Les perspectives d’un projet succédant à Airbus semblent maigres, les réunions entre les deux gouvernements étant toujours axées sur l’aplanissement des tensions et des désaccords politiques, deux ans après le début du premier mandat d’Olaf Scholz.
La retraite de Hambourg visait principalement à « renforcer la relation » plutôt qu’à « rédiger constamment des déclarations et des documents », a déclaré un porte-parole du gouvernement allemand vendredi dernier, en mentionnant une excursion en bateau sur l’Elbe prévue pour le coucher du soleil, que M. Macron et M. Scholz utiliseraient pour des entretiens bilatéraux.
Les deux dirigeants ont déjà tenté en juin d’améliorer leurs relations personnelles tendues, souvent décrites comme « manquant d’alchimie », sous la forme d’une rencontre sans précédent dans la résidence privée de M. Scholz à Potsdam, près de Berlin.
Intelligence artificielle et marché de l’électricité
De plus en plus, le marché relativement nouveau de l’intelligence artificielle devient un point central des efforts des deux gouvernements pour reconquérir l’avantage économique et technologique de l’Europe face aux géants américains de la technologie.
L’intelligence artificielle a été au cœur des discussions lors de la rencontre de Hambourg et était également censée jouer un rôle dans la visite officielle de M. Macron en juillet, annulée à cause des émeutes urbaines.
Après la retraite, le président français a ouvertement parlé de « faire avancer les projets communs franco-allemands et européens pour créer de la puissance de calcul, réduire la dépendance à l’égard des puces et partager les données », parallèlement à une réglementation qui offrirait un terrain propice aux nouveaux modèles d’intelligence artificielle.
La France et l’Allemagne restent néanmoins embourbées dans des dissensions épineuses sur des sujets techniques qui affectent leur capacité à mettre en place une relance stable après les chocs économiques de la Covid-19 et de la guerre de la Russie en Ukraine.
En particulier, les deux parties s’opposent sur le statut de l’énergie nucléaire dans le cadre de la réforme prévue du marché européen de l’énergie, qui est censée trouver des mécanismes communs pour protéger les entreprises et les consommateurs privés contre les chocs de prix.
Ici au moins, « l’esprit de Hambourg », comme l’a surnommé M. Macron, semble avoir donné quelques résultats.
Les deux chefs d’Etat et de gouvernement veulent « travailler ensemble […] pour parvenir à un accord d’ici la fin du mois », a annoncé le président français.
En outre, les deux gouvernements ont travaillé sur une initiative commune visant à réduire le fardeau réglementaire provenant de Bruxelles.
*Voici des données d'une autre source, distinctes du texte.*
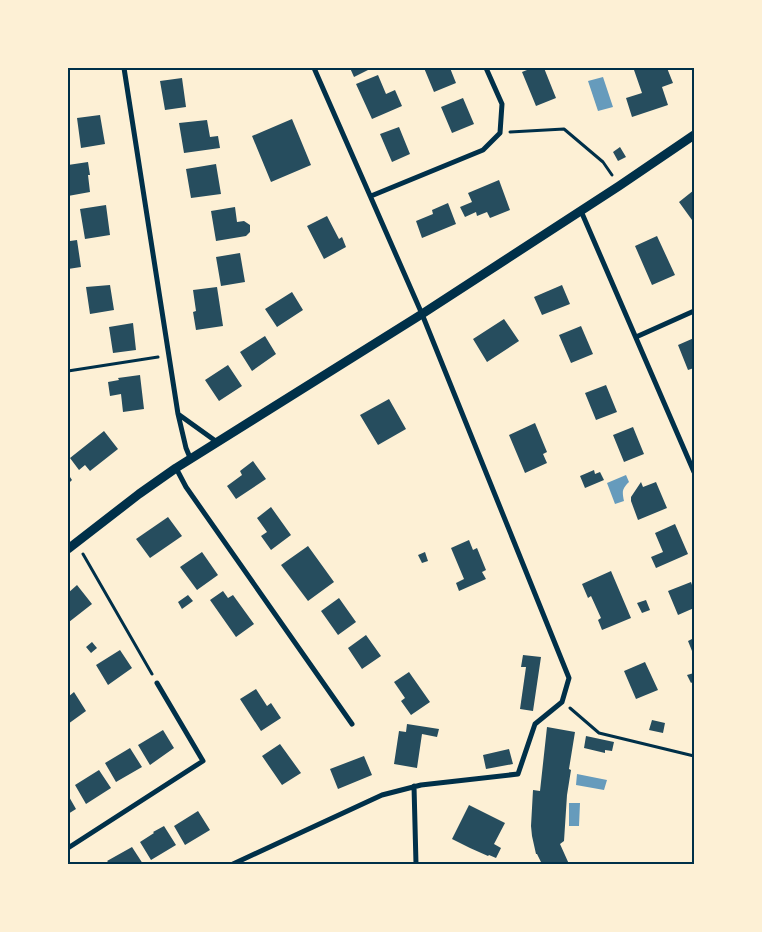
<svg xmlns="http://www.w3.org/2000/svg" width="762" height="932" font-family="'Asap Condensed',sans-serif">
<rect width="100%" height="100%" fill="#fdf0d5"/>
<path fill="#669bbc" d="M603,77L613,107L598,111L588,81Z
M626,475L629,482C622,489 622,491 624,501L615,504L607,483Z
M577,774L607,780L604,790L576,785Z
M569,803H580L579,826H569Z"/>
<path fill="#264d5e" d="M350,68H370V69L354,77Z
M424,68H450L456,83L434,92Z
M532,68H544L556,98L536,106L522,72Z
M641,68H667L673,83L662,87L668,105L632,117L626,98L642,93L634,70Z
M378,75L386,94L395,90L402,106L372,119L356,84Z
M182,78L186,107L165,110L160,81Z
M463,98L474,124L452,133L441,107Z
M100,115L105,144L81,148L77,118Z
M292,119L311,165L271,182L252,136Z
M207,120L210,137L218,136L220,148L184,153L179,123Z
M399,127L410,154L392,162L380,134Z
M620,147L626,157L618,161L613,152Z
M88,162L90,175H88L90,192L68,196V165Z
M216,164L221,194L191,198L186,169Z
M499,180L510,210L490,218L487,212L477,216L476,212L465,217L460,207L472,202L468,193Z
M694,190V218L692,220L679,202Z
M448,203L456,224L422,238L416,221L433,214L432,210Z
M106,205L110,235L85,239L80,209Z
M235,207L237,222L244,221L250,225V232L246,236L216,241L211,211Z
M327,216L339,239L342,237L346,247L324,259L307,226Z
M68,233L70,241L77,240L81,267L68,269Z
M657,236L675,275L652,285L635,246Z
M240,253L245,282L221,286L216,257Z
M110,285L114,310L90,314L86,287Z
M562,285L570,304L542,315L534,297Z
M217,287L223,326L196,330L193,312L196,311L193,290Z
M292,292L303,310L277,327L265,309Z
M504,319L519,341L487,362L473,339Z
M133,323L136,350L113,353L109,327Z
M581,326L593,354L571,363L559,335Z
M265,336L276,354L252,371L240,352Z
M694,338V368L688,370L678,345Z
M228,365L242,386L219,401L205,380Z
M140,375L144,409L123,412L121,394L110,396L108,382L119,380L118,378Z
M606,385L617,412L596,420L585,393Z
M389,399L406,429L378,445L360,415Z
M535,423L547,452L543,454L547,463L525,473L509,435Z
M633,427L644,454L624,462L613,435Z
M104,431L118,449L90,471L85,465L79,470L70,458Z
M253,461L266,479L236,499L227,486L242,475L240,471Z
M594,470L595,474L600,472L604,480L585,488L580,476Z
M68,474L72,480L68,484Z
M641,482L643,487L656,482L667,508L638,520L631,501V497Z
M271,507L291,535L271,550L261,536L267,532L257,518Z
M168,517L182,536L150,558L136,539Z
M675,524L688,554L656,568L651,557L663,552L655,533Z
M469,540L473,550L477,548L486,570L482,572L486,579L459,591L456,583L464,579L451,548Z
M308,546L334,582L308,601L281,565Z
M202,552L218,575L197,590L180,567Z
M425,552L428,561L422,563L418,555Z
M611,571L631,618L602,630L598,620L601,618L591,596L588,598L582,584Z
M691,582L694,591V608L678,615L668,591Z
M77,585L92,604L69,622L68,620V593Z
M223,591L228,598L233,595L254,624L236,637L210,600Z
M188,595L193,601L182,609L178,602Z
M339,598L356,622L338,635L321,611Z
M646,600L650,610L642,613L637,603Z
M366,635L381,656L362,669L348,648Z
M694,638V656L688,641Z
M92,642L97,648L91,653L86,647Z
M120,650L132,668L108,685L96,665Z
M523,655L541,657L533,711L520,709L526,667H521Z
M645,662L658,690L636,699L624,671Z
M409,672L430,702L411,715L401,701L405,698L394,682Z
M694,673V681L691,683L687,675Z
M256,689L267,706L271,703L281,718L261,731L240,699Z
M74,692L86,711L68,724V697Z
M652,720L665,723L663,733L649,730Z
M407,724L439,729L437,737L422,734L417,768L394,764L399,731L406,732Z
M547,727L575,732L569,769L571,770L567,795L564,841L560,844L569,864H542L537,854H536L532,836L531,826L533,790L540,791Z
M163,730L174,748L150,765L138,745Z
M586,736L614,742L612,751L605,750V753L584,748Z
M280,744L301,773L282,785L262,756Z
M130,748L142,767L116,782L105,763Z
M509,749L513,764L486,769L483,755Z
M364,756L372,775L338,789L330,769Z
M99,770L111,788L86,804L75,785Z
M68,795L76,809L68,814Z
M469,805L505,823L494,844L501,848L496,858L489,855L488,856L470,848L452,839Z
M198,811L210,830L185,845L174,826Z
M164,826L176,845L151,860L140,842L154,833L153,832Z
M132,847L143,864H106L109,863L107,861Z"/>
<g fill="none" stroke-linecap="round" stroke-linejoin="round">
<path stroke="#003049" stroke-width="3" d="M510,132L564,129L603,162L612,175
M68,371L158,357
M83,554L152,674
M570,708L599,733L694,756"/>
<path stroke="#003049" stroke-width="5" d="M124,68L178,414
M371,196L483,150L500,133L502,104L486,68
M581,211L694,472
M636,337L694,311
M191,460L186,448L178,414L217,442
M176,468L186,487L352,724
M414,786L416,864
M68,848L203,761L157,683
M233,864L382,795L421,785L518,774L535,724L562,702L569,678L422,314L314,68"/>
<path stroke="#003049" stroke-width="9" d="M68,549L139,494L176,468L422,314L619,186L694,135"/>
</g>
<rect width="762" height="932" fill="none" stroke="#fdf0d5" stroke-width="138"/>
<rect x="69" y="69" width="624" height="794" fill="none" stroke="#003049" stroke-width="2"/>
</svg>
Cette initiative a été évoquée par les responsables allemands pendant un certain temps.
La douleur du présent
M. Macron et M. Scholz ont également condamné conjointement l’attaque du Hamas contre Israël, assurant le pays de son soutien.
L’annonce par la Commission européenne de la suspension de l’aide à la Palestine et du réexamen de sa poursuite avait suscité une certaine confusion, certains gouvernements et le diplomate en chef de l’UE Josep Borrell s’y opposant en faisant référence à l’aide humanitaire destinée à la société civile.
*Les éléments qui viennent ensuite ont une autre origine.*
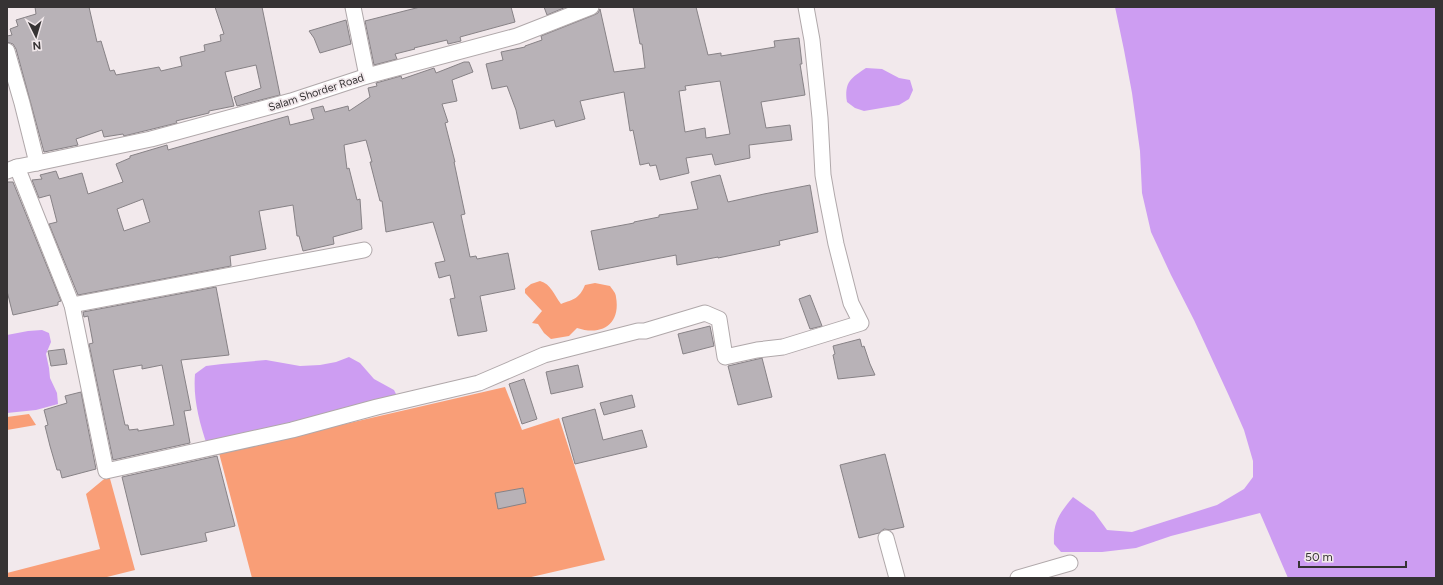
<svg xmlns="http://www.w3.org/2000/svg" width="1443" height="585" viewBox="0 0 1443 585" font-family="Figtree,sans-serif">
	<style>
		.green { fill: #f99e77 }
		.water { fill: #cd9df2 }
		.building { fill: #b8b2b7; stroke: #878286; fill-rule: evenodd }
		.lines { fill: none; stroke-linecap: round; stroke-linejoin: round }
		.street-casing { stroke: #b0a8aa; stroke-width: 17 }
		.street { stroke: #fff; stroke-width: 15 }
		.labels { text-anchor: middle; stroke-width: 3.5; stroke-linejoin: round; paint-order: stroke }
		.street-label { font-size: 11px; fill: #363334; stroke: #f2e9ec }
	</style>
	<rect width="100%" height="100%" fill="#f2e9ec"/>
	<!-- green -->
	<g class="green">
		<path d="M540 281C551 284 554 295 561 304 574 299 579 299 585 285L595 283 610 286C612 289 616 293 616 297 621 325 601 336 577 328L569 336 551 339 544 333 538 324 532 323 542 311 525 293V289L531 284Z"/>
		<polygon points="505,387 522,430 559,418 605,560 527,578 252,578 219,453"/>
		<polygon points="29,414 36,425 7,430 7,417"/>
		<polygon points="109,475 135,570 103,578 7,578 7,573 100,549 86,494"/>
	</g>
	<!-- water -->
	<g class="water">
		<path d="M1115 7H1436V578H1288L1260 513 1171 536 1136 548 1102 552H1061L1054 544C1053 522 1059 514 1073 497L1094 512 1107 530 1132 532 1217 505 1244 489 1253 477V461L1244 430 1229 396 1194 320 1171 275 1151 232 1142 193 1140 151 1132 93 1124 50Z"/>
		<path d="M866 68 882 69 899 78 910 80 913 90 909 99 899 105 864 111 855 108 847 102C844 82 851 78 866 68Z"/>
		<polygon points="42,330 49,333 51,342 46,354 49,368 50,378 57,393 58,404 36,410 7,413 7,335 28,331"/>
		<path d="M349 357 360 363 374 379 394 390 396 394 391 398 207 445C199 421 193 398 195 374L206 366 222 364 266 360 300 366 320 365 336 362Z"/>
	</g>
	<!-- building -->
	<g class="building">
		<polygon points="35,7 89,7 97,42 101,41 110,71 114,70 116,75 159,67 161,71 182,66 180,57 205,51 204,45 221,41 220,35 224,34 215,7 262,7 280,95 237,106 234,97 261,88 256,65 225,72 234,106 209,111 209,113 176,121 177,123 124,136 123,134 104,137 102,130 76,139 78,145 44,152 16,49 13,44 7,42 7,36 12,35 10,29 18,26 16,20 36,14"/>
		<polygon points="420,7 511,7 515,22 460,37 461,41 448,44 447,40 414,48 415,49 395,54 397,59 374,65 365,21"/>
		<polygon points="544,7 566,7 547,15"/>
		<path d="M633 7H696L708 55 721 53V56L775 47 774 41 799 38 802 64H800L805 95 761 102 766 128 790 125 792 140 749 145 750 158 715 165 712 154 686 158 689 173 660 180 656 165 650 166 649 163 640 165 633 130 630 131 624 92 580 101 585 119 556 127 554 120 520 129 516 110 507 86 492 89 486 64 503 60 501 52 525 47V46L542 40 541 36 594 15 598 13 600 9 614 72 645 68 642 44H640ZM720 81 730 134 706 138 705 128 685 132 679 91 686 90 685 86Z"/>
		<polygon points="346,20 351,44 320,53 314,38 309,31"/>
		<path d="M464 62H469L473 72 452 80 457 101 442 104 448 122 445 123 455 162H454L465 214 461 215 470 257 476 256 477 259 508 253 515 289 480 296 487 331 458 336 450 299 455 298 450 275 439 278 435 263 445 261 433 222 386 232 382 201H380L370 162H372L366 140 344 145 347 169 349 168 357 200 360 199 362 229 333 237 334 244 303 251 299 236H297L293 205 259 211 266 249 230 256 231 266 78 295 49 224 57 222 50 195 39 198 32 180 42 179 40 175 56 171 59 179 82 173 88 194 123 182 116 164 130 158V156L167 145 168 150 288 116 290 125 314 119 311 109 323 106 325 112 348 106 349 111 370 97 368 88 377 86 376 83 401 76 402 79 434 68 436 73ZM143 199 150 222 124 231 117 209Z"/>
		<polygon points="720,175 728,202 764,194 810,185 818,232 779,241 780,245 718,258 718,257 677,265 676,255 599,270 591,231 634,223 634,222 659,217 659,215 698,209 691,182"/>
		<polygon points="7,182 13,182 61,301 58,302 58,305 13,315 7,291"/>
		<path d="M216 287 229 355 181 360 191 410 184 411 190 443 113 460 89 344 93 343 88 316 84 317 83 312ZM142 365V369L162 365 174 425 138 431V429L129 430 128 425H125L113 370Z"/>
		<polygon points="810,295 822,326 810,329 799,299"/>
		<polygon points="710,326 714,346 683,354 678,334"/>
		<polygon points="860,339 862,347 864,346 870,364 875,375 838,379 833,355 835,354 833,346"/>
		<polygon points="64,349 67,364 51,366 48,351"/>
		<polygon points="762,358 772,397 738,405 728,366"/>
		<polygon points="578,365 583,387 551,394 546,372"/>
		<polygon points="524,379 537,419 522,424 509,384"/>
		<polygon points="81,392 96,469 62,478 60,470 57,470 50,446 45,426 48,425 44,410 67,403 65,396"/>
		<polygon points="632,395 635,407 604,415 600,403"/>
		<polygon points="595,409 603,440 642,430 647,447 575,464 562,418"/>
		<polygon points="885,454 904,527 890,530 884,529 879,533 859,538 840,465"/>
		<polygon points="217,456 235,526 205,533 207,541 141,555 122,477"/>
		<polygon points="523,488 526,503 498,509 495,493"/>
	</g>
	<g class="lines">
		<!-- street casing -->
		<g class="street-casing">
			<g id="street">
				<polyline points="353,7 367,76"/>
				<polyline points="7,51 22,103 37,163"/>
				<polyline points="17,167 72,305 106,471 292,430 377,407 479,383 544,355 638,331 645,331 705,313 719,319 725,357 757,350 783,347 861,323 851,303 836,244 827,198 823,175 820,118 812,40 806,7"/>
				<polyline points="7,171 17,167 37,163 151,139 291,101 367,76 517,36 591,7"/>
				<polyline points="72,305 364,250"/>
				<polyline points="886,538 897,578"/>
				<polyline points="1018,578 1070,563"/>
			</g>
		</g>
		<!-- street -->
		<use href="#street" class="street"/>
	</g>
	<g class="labels">
		<!-- street labels -->
		<g class="street-label">
			<text transform="translate(316 92) rotate(-18)" y="4">Salam Shorder Road</text>
		</g>
	</g>
	<!-- border -->
	<rect width="1443" height="585" fill="none" stroke="#363334" stroke-width="16"/>
	<!-- north arrow -->
	<g transform="translate(36 36) rotate(175)" stroke="#f2e9ec" stroke-width="3" paint-order="stroke">
	<path d="M0-3L7 15L0 10L-7 15Z" fill="#363334"/>
	<text y="-6" font-size="11" font-weight="bold" text-anchor="middle" fill="#363334">N</text>
	</g>
	<!-- scale -->
	<path d="M1299 561v6h107v-6" fill="none" stroke="#363334" stroke-width="2"/>
	<text x="1305" y="561" font-size="12" fill="#363334" stroke="#f2e9ec" stroke-width="3" paint-order="stroke">50 m</text>
</svg>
M. Scholz et M. Macron ont tous deux précisé qu’ils ne soutiendraient pas un arrêt du soutien de l’UE aux citoyens palestiniens, mais qu’un réexamen était nécessaire pour éviter que de l’argent aille au Hamas, désigné comme une organisation terroriste à la fois par l’UE et les États-Unis.
« Il est nécessaire de s’assurer qu’aucune de nos aides ne profite à des structures terroristes et il est normal que nous réexaminions la situation face à de tels événements », a déclaré M. Scholz.